Cindy and Howard Rachofsky Collection and House
Distinguished by its concentrations of Arte Povera and Minimalist art, The Rachofsky Collection of leading-edge contemporary art features works by Donald Judd, Bruce Nauman, Gerhard Richter, Sigmar Polke, Felix Gonzalez-Torres, Tom Friedman, Kiki Smith, Robert Gober, Mona Hatoum, and Jim Hodges, as well as numerous works by emerging and younger artists. The collection also includes Concetto spaziale, la fine di Dio (1964) by Lucio Fontana, Untitled (Perfect Lovers) (1987-90) by Felix Gonzalez-Torres, Self II (1998) by Mark Quinn, and a landscape installation Tilted Planes (1999) by Robert Irwin.
Completed in 1996, The Rachofsky House was designed by Richard Meier to showcase this extensive art collection, which Howard Rachofsky had begun to build in the early 1980s. Intended to accommodate rotating installations of art, the House is the result of a close collaboration between the architect and the Dallas collector. The multilevel, glass-and-steel building extends over 11,000 square feet plus an expansive garden for sculpture and site-specific works. The generous commitment of the Rachofsky Collection and House includes an endowment for maintaining the complex.
The Rachofskys are longtime patrons of the Dallas Museum of Art and have previously given a significant number of paintings, sculpture, and works on paper to the DMA’s contemporary collection. Among the recent gifts are Private School in California (1984) by Julian Schnabel, Rotating Circle (1988) by Charles Ray, and Argonne Pavilion II (1998) by Dan Graham. Mrs. Rachofsky serves on the Dallas Museum of Art Board of Trustees and is chair of its development committee. Mr. Rachofsky is a member of the committee on collections. They have been instrumental in the establishment of the six-year-old Dallas Museum of Art/amfAR Benefit Auction, one of the country’s most successful charity art events, proceeds from which have enabled the Museum to significantly enhance its contemporary art collection.
The Deedie and Rusty Rose Collection
The Deedie and Rusty Rose Collection encompasses the work of contemporary artists, with a strong emphasis on sculpture, modern furniture, and handmade objects. Among artists represented are Sol LeWitt, Robert Ryman, Bruce Nauman, Sigmar Polke, Franz West, Ana Mendieta, and Richard Tuttle, as well as emerging artists primarily working in sculpture.

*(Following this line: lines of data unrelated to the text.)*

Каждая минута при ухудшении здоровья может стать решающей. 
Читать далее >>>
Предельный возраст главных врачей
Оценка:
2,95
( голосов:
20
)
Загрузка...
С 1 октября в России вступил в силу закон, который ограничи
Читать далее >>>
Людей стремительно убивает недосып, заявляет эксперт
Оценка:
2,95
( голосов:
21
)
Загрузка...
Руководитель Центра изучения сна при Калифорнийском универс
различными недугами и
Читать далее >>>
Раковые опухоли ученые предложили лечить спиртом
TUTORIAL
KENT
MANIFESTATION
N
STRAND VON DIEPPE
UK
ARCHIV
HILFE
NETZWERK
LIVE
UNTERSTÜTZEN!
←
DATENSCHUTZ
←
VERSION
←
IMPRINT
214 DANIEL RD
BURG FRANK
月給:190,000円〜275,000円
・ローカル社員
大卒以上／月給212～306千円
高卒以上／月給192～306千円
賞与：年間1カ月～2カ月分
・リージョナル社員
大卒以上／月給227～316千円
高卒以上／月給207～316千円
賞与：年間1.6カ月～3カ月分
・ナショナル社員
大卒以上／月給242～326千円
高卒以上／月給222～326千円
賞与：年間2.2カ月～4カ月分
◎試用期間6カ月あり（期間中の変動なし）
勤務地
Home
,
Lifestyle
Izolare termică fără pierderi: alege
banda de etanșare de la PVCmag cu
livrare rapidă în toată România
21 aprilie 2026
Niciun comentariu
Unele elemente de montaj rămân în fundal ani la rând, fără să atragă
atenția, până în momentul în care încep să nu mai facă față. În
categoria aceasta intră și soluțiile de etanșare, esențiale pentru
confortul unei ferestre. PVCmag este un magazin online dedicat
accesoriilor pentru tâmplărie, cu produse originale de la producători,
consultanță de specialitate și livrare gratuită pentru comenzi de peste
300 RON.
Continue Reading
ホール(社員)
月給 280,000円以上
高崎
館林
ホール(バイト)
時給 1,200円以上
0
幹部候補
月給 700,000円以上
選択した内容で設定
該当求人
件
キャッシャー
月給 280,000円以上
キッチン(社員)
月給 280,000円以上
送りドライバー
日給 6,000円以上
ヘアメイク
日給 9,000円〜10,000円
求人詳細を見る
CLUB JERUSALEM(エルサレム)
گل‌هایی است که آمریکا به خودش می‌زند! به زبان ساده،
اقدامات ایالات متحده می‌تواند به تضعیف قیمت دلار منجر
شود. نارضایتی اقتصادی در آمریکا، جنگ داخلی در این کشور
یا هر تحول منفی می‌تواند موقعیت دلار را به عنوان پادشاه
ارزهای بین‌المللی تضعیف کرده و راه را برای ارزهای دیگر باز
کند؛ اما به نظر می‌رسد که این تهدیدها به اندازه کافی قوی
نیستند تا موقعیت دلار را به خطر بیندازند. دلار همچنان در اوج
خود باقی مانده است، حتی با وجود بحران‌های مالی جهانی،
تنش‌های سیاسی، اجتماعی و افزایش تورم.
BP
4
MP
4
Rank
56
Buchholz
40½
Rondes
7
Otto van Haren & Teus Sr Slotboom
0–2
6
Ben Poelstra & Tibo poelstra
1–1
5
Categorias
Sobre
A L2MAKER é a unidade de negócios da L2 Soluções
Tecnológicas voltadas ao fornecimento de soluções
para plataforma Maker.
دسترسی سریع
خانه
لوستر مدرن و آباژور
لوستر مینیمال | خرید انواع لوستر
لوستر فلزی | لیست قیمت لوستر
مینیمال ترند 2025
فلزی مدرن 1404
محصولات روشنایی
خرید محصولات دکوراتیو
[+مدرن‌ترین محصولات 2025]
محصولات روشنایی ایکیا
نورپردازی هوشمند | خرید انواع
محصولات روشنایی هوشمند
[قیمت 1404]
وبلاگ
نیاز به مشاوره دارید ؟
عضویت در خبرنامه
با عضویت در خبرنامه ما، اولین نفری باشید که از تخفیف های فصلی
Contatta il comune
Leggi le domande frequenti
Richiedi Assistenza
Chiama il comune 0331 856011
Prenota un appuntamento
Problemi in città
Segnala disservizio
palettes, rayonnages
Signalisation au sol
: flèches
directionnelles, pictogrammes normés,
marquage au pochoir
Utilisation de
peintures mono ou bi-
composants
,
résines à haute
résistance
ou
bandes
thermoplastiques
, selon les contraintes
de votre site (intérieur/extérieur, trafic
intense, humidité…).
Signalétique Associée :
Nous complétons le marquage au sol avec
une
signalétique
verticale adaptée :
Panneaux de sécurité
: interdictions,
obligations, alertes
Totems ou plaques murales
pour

Former president of the DMA board Deedie and her husband Rusty Rose are noted leaders and patrons in the Dallas arts community. Past gifts to the Museum include Artauds Kreuz (Artaud’s Cross) (1987) by Martin Kippenberger, Untitled (1967-68) by Blinky Palermo, and Nanni and Kitty (1969) by Gerhard Richter, among others.
“The Dallas collecting community is exceptionally tight knit,” said Marguerite Hoffman, chairman of the DMA Board of Trustees. “We have looked for ways to collaborate with each other for the benefit of the city, the Museum, and the people who live in our hometown and visit its cultural institutions from afar. For instance, when acquiring works by the same artist, we will often buy works from different periods because we’ve shared a vision of our collections going to the DMA. We also anticipate that other private collections of modern and contemporary art in Dallas will ultimately be given to the Museum, and we’re working together to build complementary strengths.”
In the true spirit of cooperation, these patrons have previously partnered with the Dallas Museum of Art to jointly acquire Stadtbild Mü (1968) by Gerhard Richter (which was made possible by the Hoffmans and the Rachofskys), Shadow Puppet Spinning Head I (1990) by Bruce Nauman and Cook Up Art with a Culinary Flair (2002) by Sigmar Polke (both made possible by the Rachofskys), and Splatter Analysis (2002) by Polke (made possible by the Roses).